• _WHAT YOU ARE ASKED TO DO_
Answer these questions about the blog post on doing research:
1. What are plants with triploid chromosomes especially resistant to?
2. Roughly how many stories written for nobody in particular has the writer read?
3. As a child, what did the writer ask the mother about the brother?

• _PAGE EXTRACT_
==============================
Freitag, 29. April 2016

How I do research

I've been asking indecent, confusing, or simply creepy questions since I was a small child, butting into a phone conversation my mother had about my brother. She said "He's changed extremely," and I, being something around nine years old and having heard of "extreme right" and "extreme left" political views, couldn't contain myself and asked her which extreme my brother was changing to.
It is this kind of inappropriate questioning that has led me to the best research opportunities since then.
I don't do story-related research that much because it's draining. Opportunistic research is more my kind of thing. This means, I write down every word or description I don't yet understand, go online and find out what it's all about. Sometimes I stumble over some interesting fact or a piece of research that inspires me, sometimes I end up on youtube and ultimately spend hours watching cat videos, but more often than not, I actually do learn something that sticks in my head until at one point I can use it. A few examples:
  • Triploid chromosomes - Did you know that plants with triploid chromosomes are especially resistant to damage from UV-radiation? If you ever want to live on Mars, triploid plants are the way to go about it.
  • Spetsnaz - Russian Special Forces. Their training is bat-shit crazy stuff.
  • Bushido - An orally passed down, Japanese moral code that is often misinterpreted and glorified, but ultimately gave me an interesting insight into loyalty to family or monarchy to the point of self-mutilation.

Why do research at all?

When you start your literary career with reading best sellers and highly praised novels, like I did, you often get the impression that to be an author, you have to be creative to the point of reinventing the wheel on a molecular level. How do those big authors get their ideas? How the bloody hell did they come up with this much great stuff, and how can you yourself ever reach such heights? The gap between you as a young, inexperienced, blossoming writer and those old dogs seems almost impossible to bridge.
Then, like me, you take a look at the works of other budding author novices, and you start to get a feel for what writing actually is. Most of those stories are horrible, if compared to professional work, but some do actually fascinate in that 'raw diamond' kind of way.
I have read about, phew, 500 and more stories written for nobody in particular. If you read that many short stories and novels, you start to really understand a few not so popular facts about creativity-- namely that it spews the same shit over and over. There are no real 'totally new' ideas. If you thought of it, somebody else has already written ten pages of potential crap about it and tried to make it work. Which it didn't. Don't feel bad about finding your 'totally creative, new idea' already worked over like a 10-dollar-hooker in someone else's story. There are more than nine billion people on this planet, there ought to be at least someone who already thought the same thought.
Point is, just because someone else had the same thought as you had, that doesn't mean they were any good at processing it. Just look at '50 shades of grey', I mean, can you even imagine how god-damn-many BDSM romance stories I've read that were way, waaaaay better than that crap? Having written it doesn't mean it was done in a way that made it interesting to the broad mass of people. Either the time wasn't right, or the story was too long-winded, or too badly written, or any of a thousand other reasons why it wasn't received well, but that doesn't matter. What matters is the fact that you can write something that has already been written, but better, with enough subtle differences to make it work and look 'new' to the broad mass of people. Your own spin on a topic already broached.
==============================
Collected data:
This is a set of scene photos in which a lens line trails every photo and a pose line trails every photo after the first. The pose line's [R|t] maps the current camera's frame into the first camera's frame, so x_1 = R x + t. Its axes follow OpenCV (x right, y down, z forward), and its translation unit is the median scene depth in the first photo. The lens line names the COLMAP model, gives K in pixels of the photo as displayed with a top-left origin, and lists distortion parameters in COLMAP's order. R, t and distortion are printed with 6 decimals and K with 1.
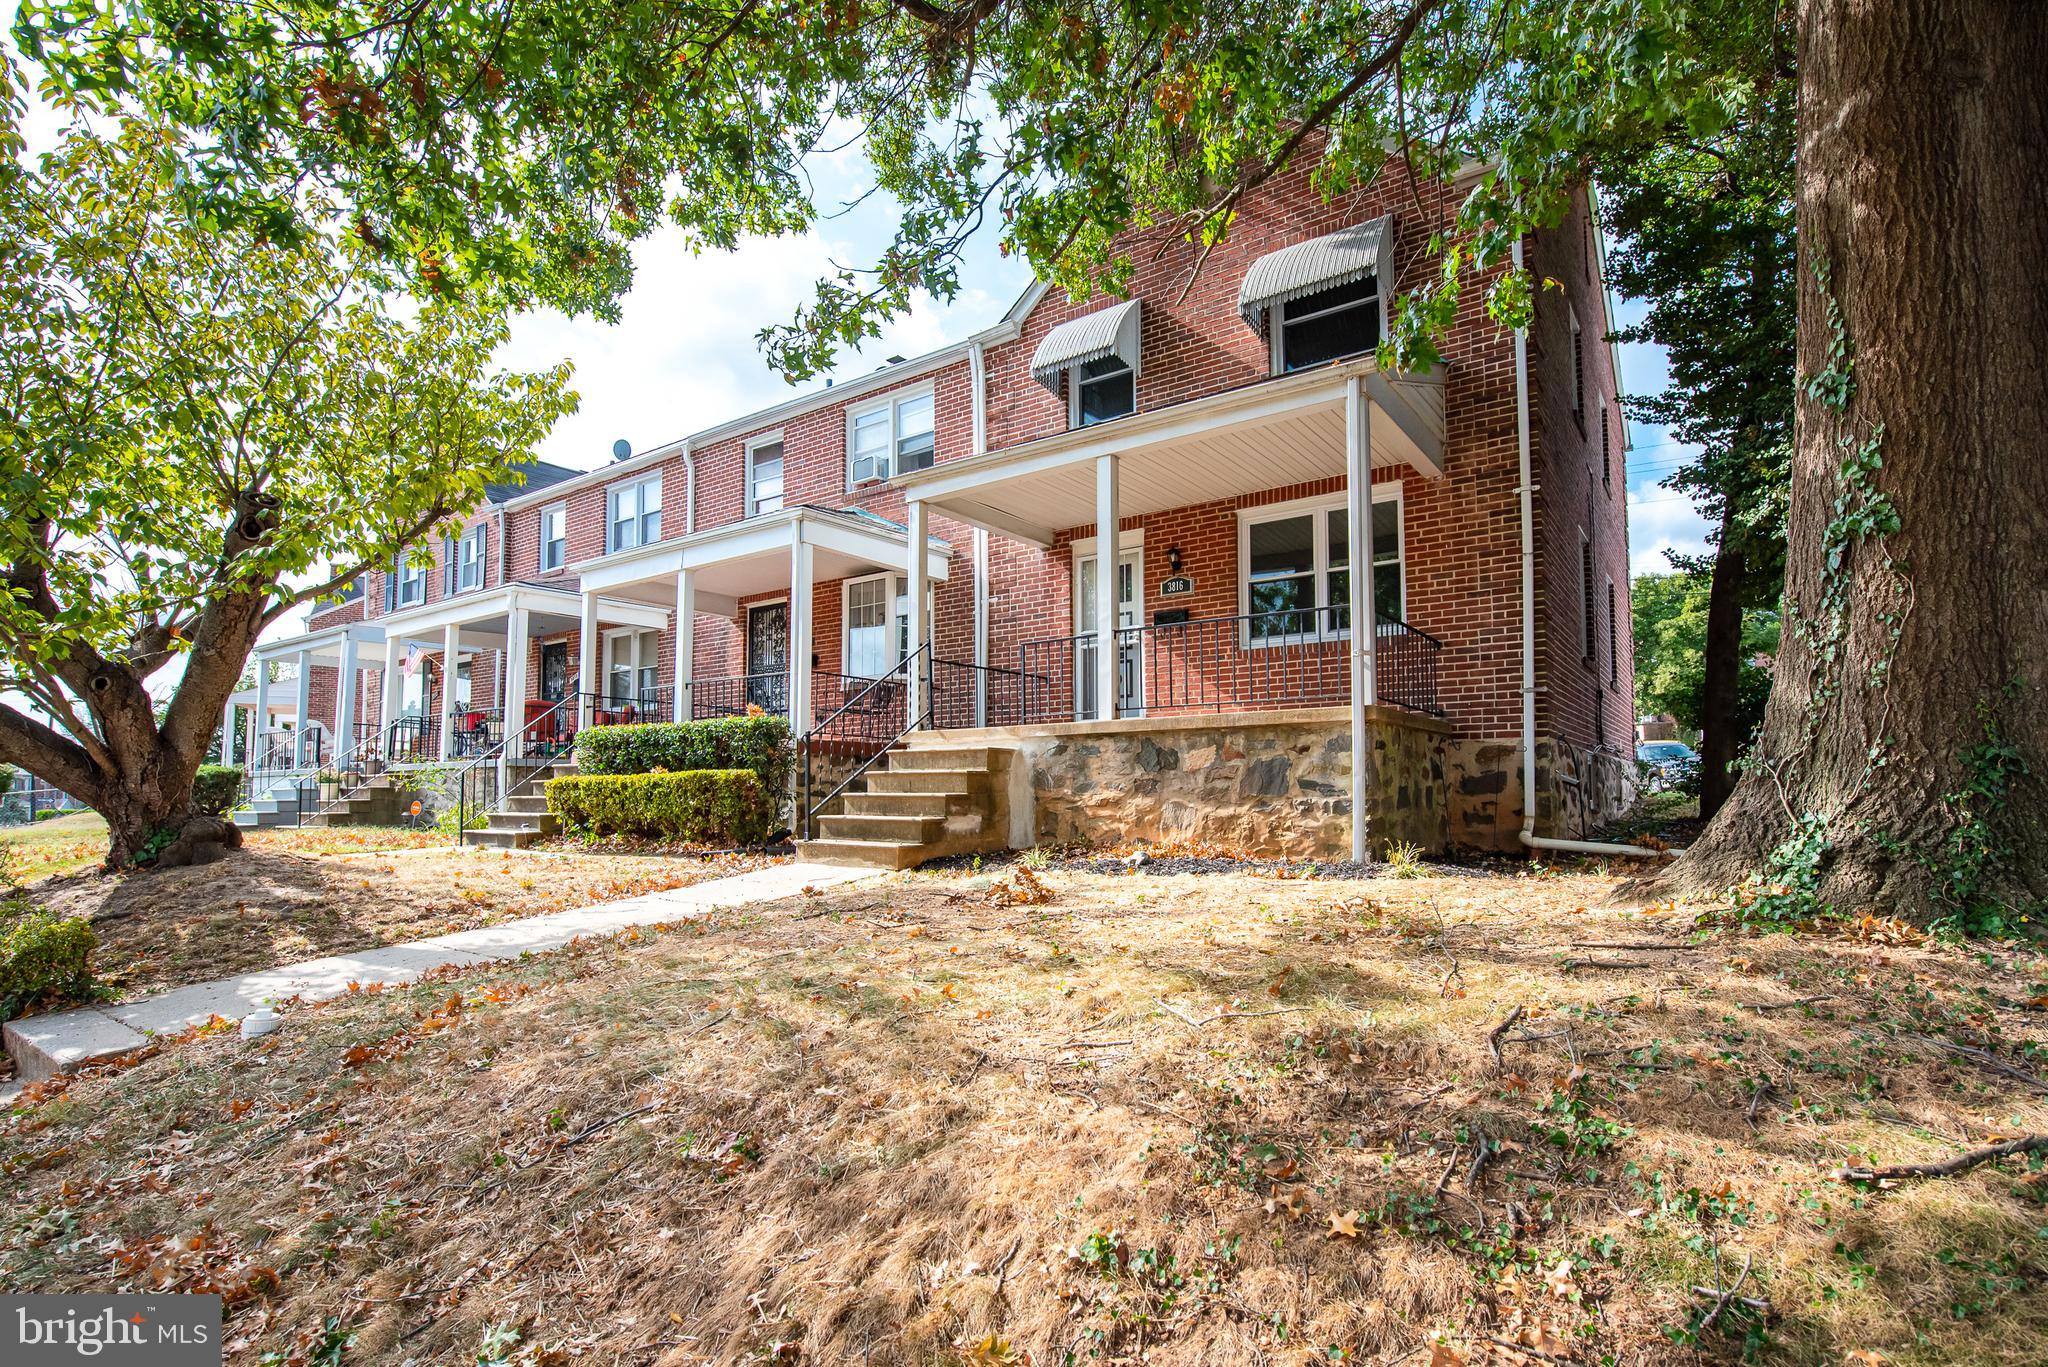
lens RADIAL K [[977.3, 0, 1022.0], [0, 977.3, 729.8], [0, 0, 1]] dist [-0.002902, -0.000152]
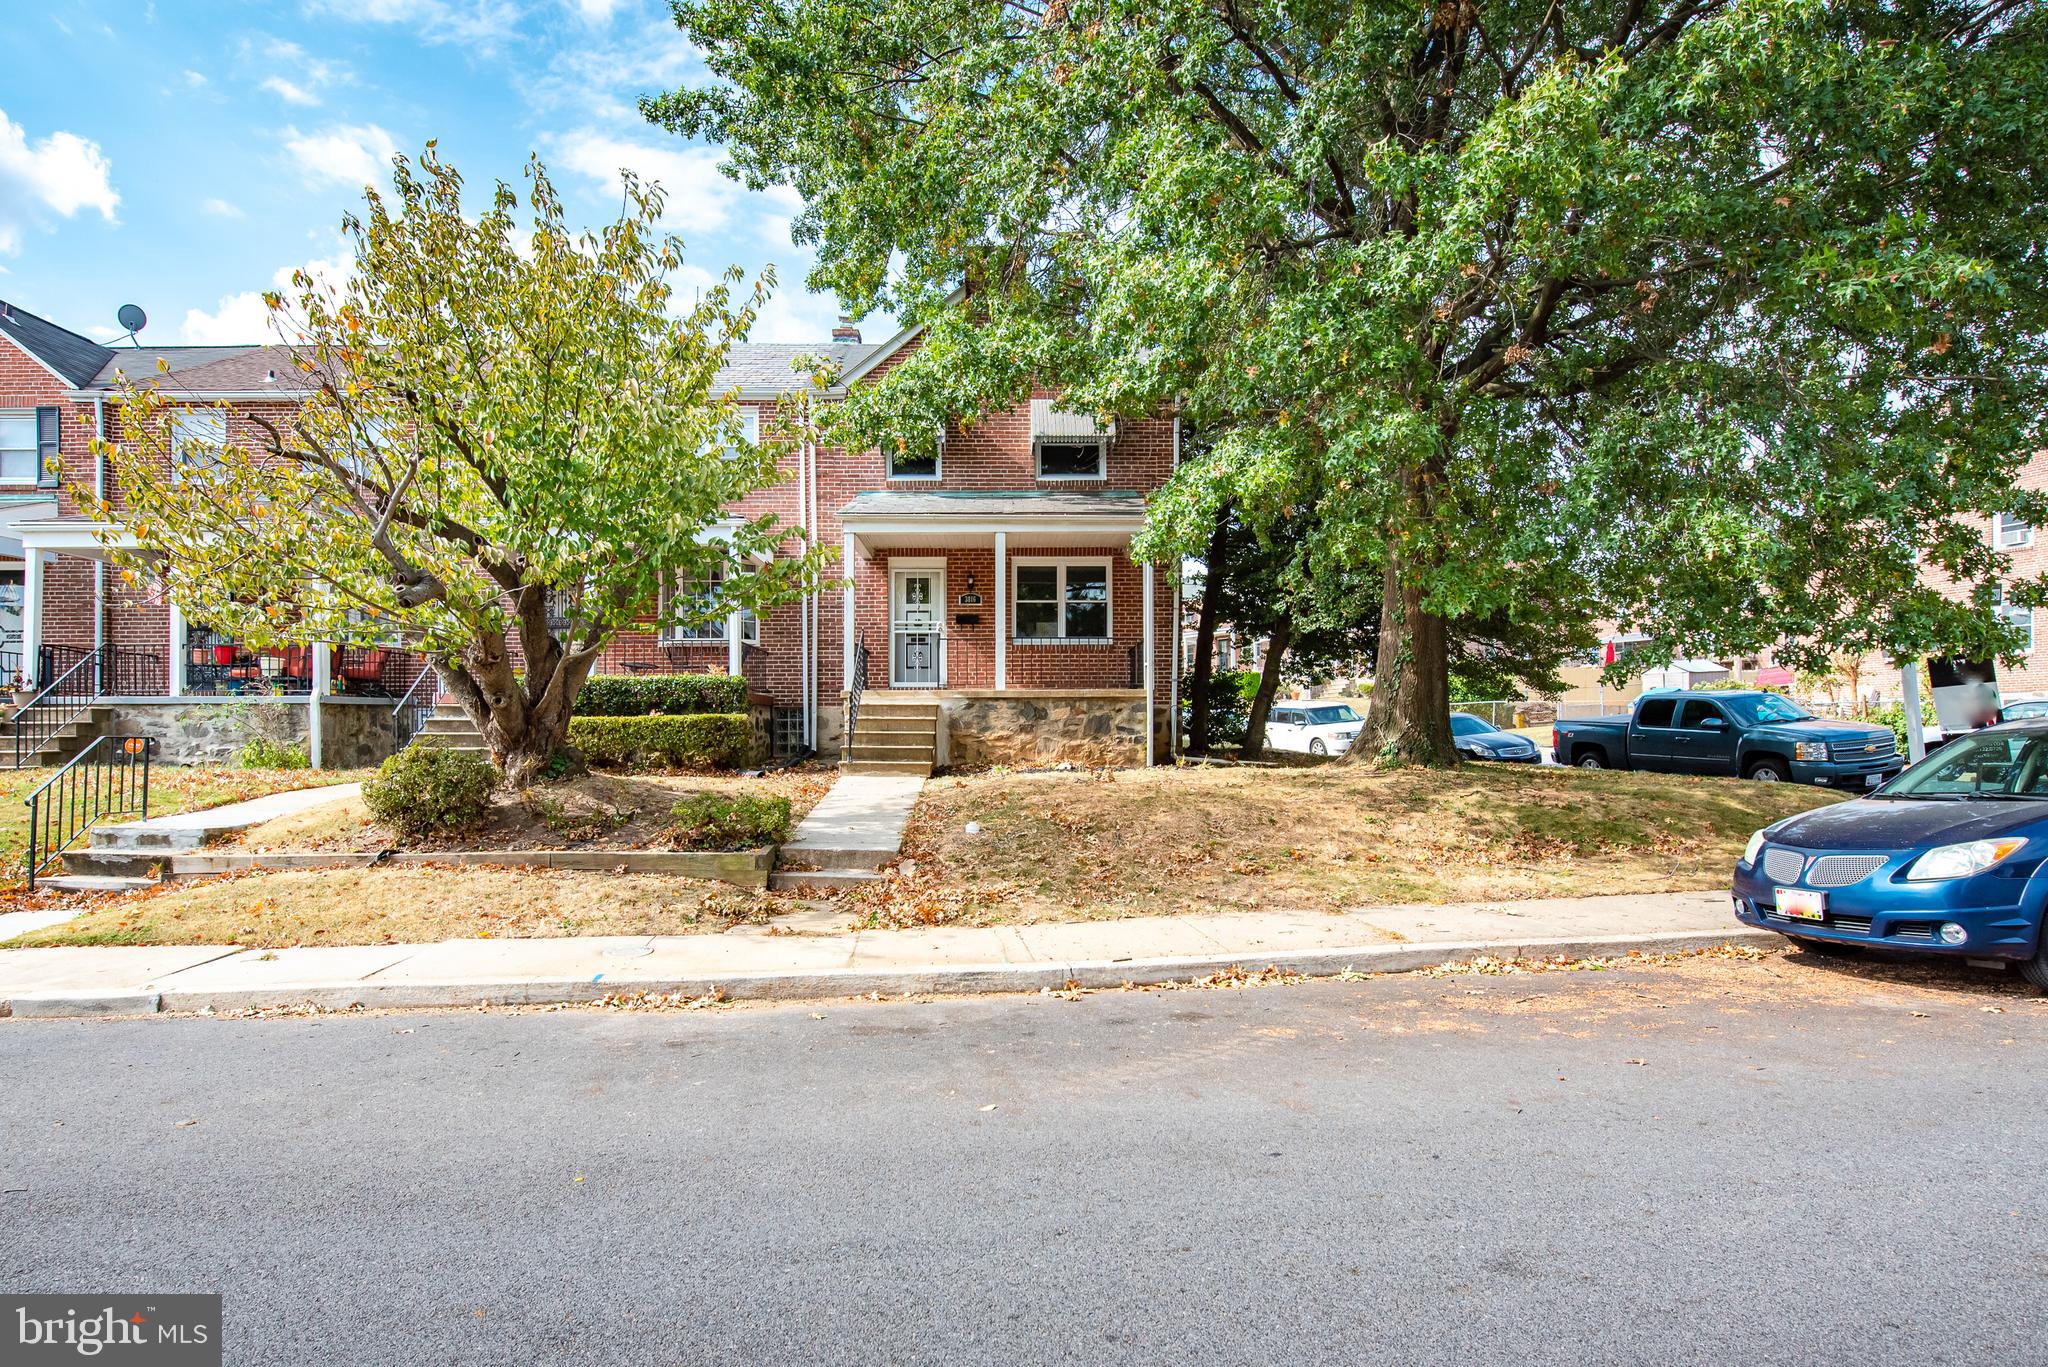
lens RADIAL K [[977.3, 0, 1022.0], [0, 977.3, 729.8], [0, 0, 1]] dist [-0.002902, -0.000152]
pose [[0.817985, 0.007385, 0.575193, -0.722973], [-0.041151, 0.998107, 0.045707, -0.016362], [-0.573766, -0.061058, 0.816740, -0.351336]]
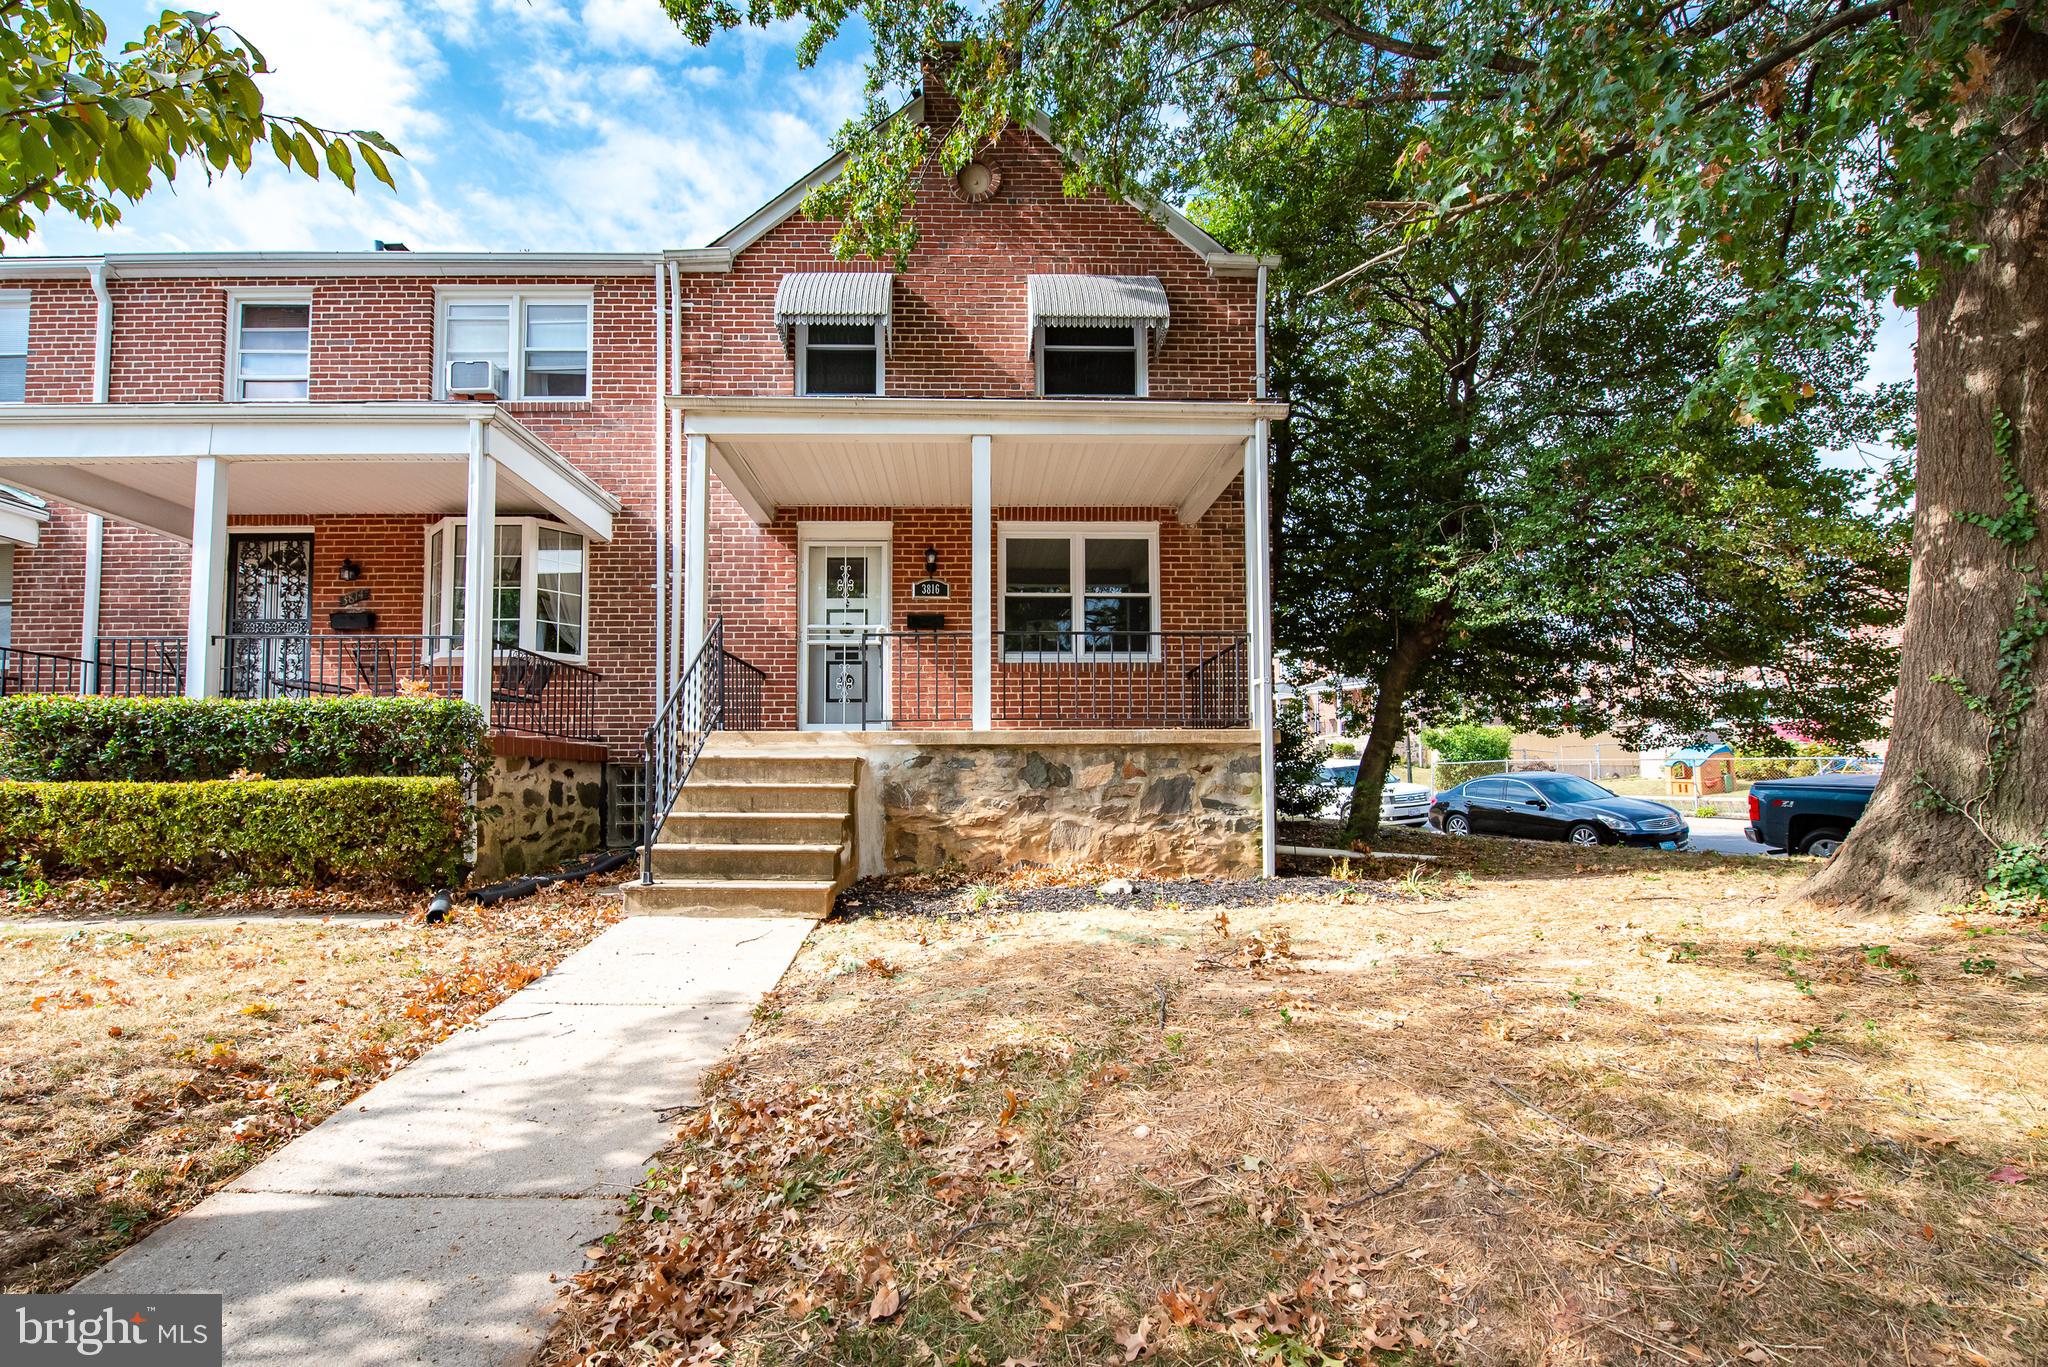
lens RADIAL K [[899.0, 0, 1018.7], [0, 899.0, 757.1], [0, 0, 1]] dist [-0.018864, -0.000755]
pose [[0.801085, 0.027100, 0.597937, -0.317893], [-0.041307, 0.999096, 0.010061, 0.004383], [-0.597123, -0.032759, 0.801480, 0.264936]]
==============================
• _EXERCISE ANSWER_
1. Damage from UV-radiation.
2. About 500 and more.
3. Which extreme the brother was changing to.